The lights are brighter than 'scale' but I am quite happy with this at exhibition. The resistors do get hot, so we make sure that the lights are turned off when the vehicle is stationary.

Note that we discovered two wheel sets on the Lifelike chassis that were not to gauge. While easy to adjust, all drive wheels should be checked for back to back measurements.

painting and weathering

The Glenthorne branch has several long tunnels and there is a considerable distance which is cut into the sea cliff face which exposes stock to salt air. The railcar was built out of coaches built in 1910 that had been in storage for some time and some timber soft spots had inevitably appeared. Following the construction of the railcar, the paintwork quite quickly became a bit dilapidated. Due to the unreliability of the 'home-grown' power unit, steam was sometimes used while repair was underway.

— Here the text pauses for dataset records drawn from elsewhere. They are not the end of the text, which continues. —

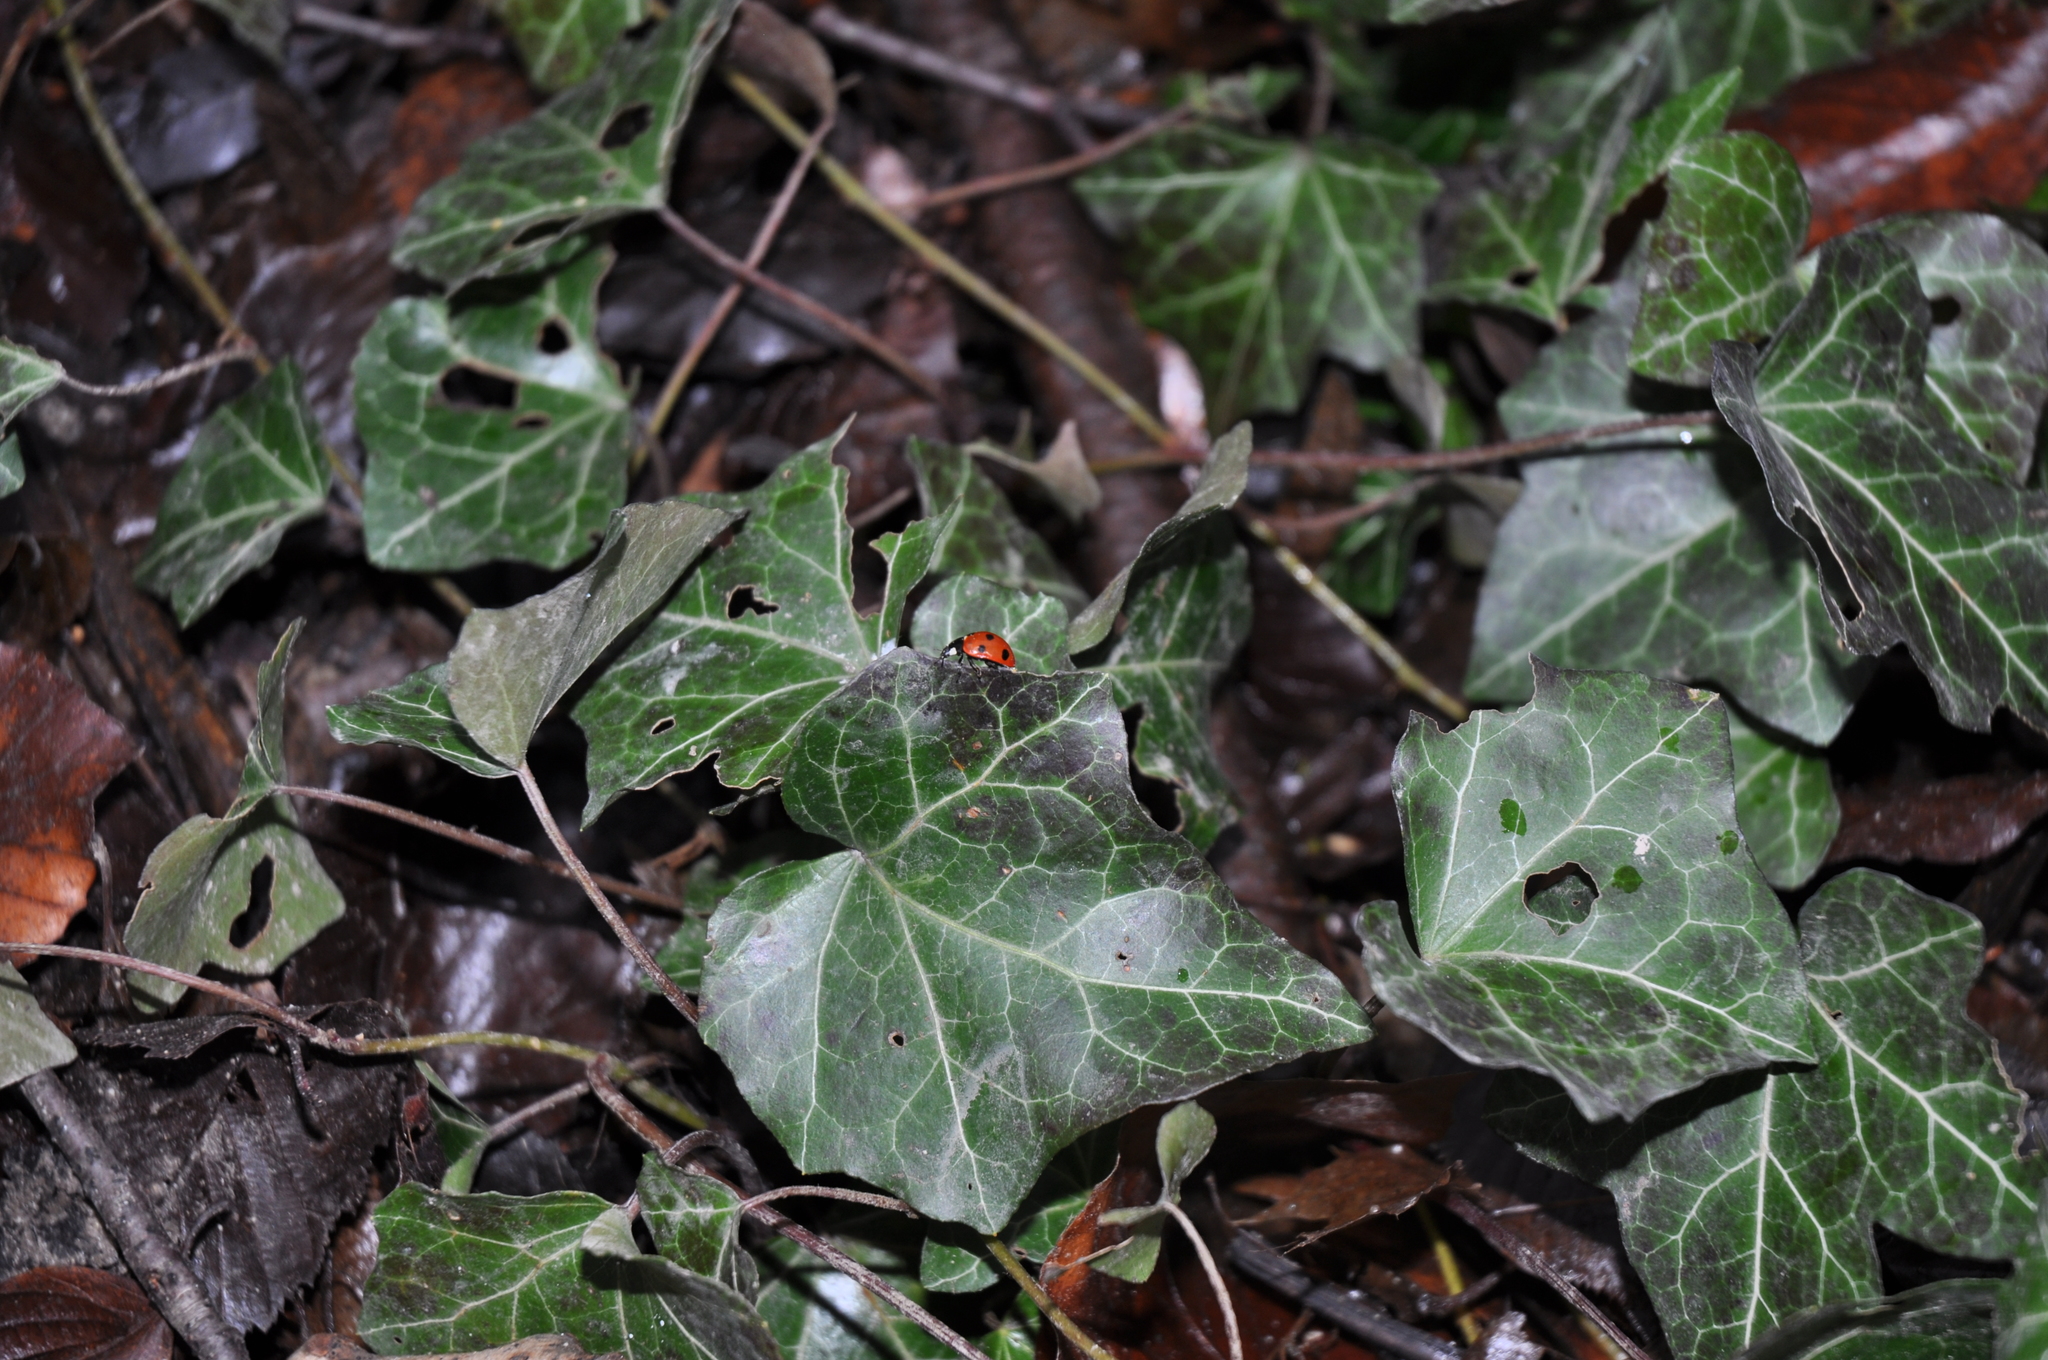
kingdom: Plantae
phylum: Tracheophyta
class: Magnoliopsida
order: Apiales
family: Araliaceae
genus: Hedera
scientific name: Hedera helix
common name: Ivy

The painting hopefully reflects this.

The railcar was first spray painted with automotive acid etch. The coach was then hand painted using acrylic 'Crimson Lake' and early BR cream. If we had wished that the coach looked pristine, I would have waited 48 hours for the paint to harden and then rub out brush marks and any nibs with a 2mm glass fibre pencil.

As we wished some weathering and soot, the whole coach had dark grey weathering powder brushed over it while the paint was till 'green'. The powder combines a little with the surface of the paint. After waiting 48 hours, we then used the glass fibre pencil and cleaned up the brush marks and some of the weathering powder until we had obtained the required effect.

a trailer car following weathering and 'cleaning' -click on image to enlarge

the power car following weathering and 'cleaning'. some of the cream areas can be seen to have peeled away completely. -click on image to enlarge

trailer fitted with crests and destination board, chrome rim around light and windshield wiper -click on image to enlarge

the railcar arrives at its bay platform

The chrome ring around the headlight was made by wrapping round 3 turns of 3amp wire on the round plastic tube used for building the light body and soldering the wire into one piece.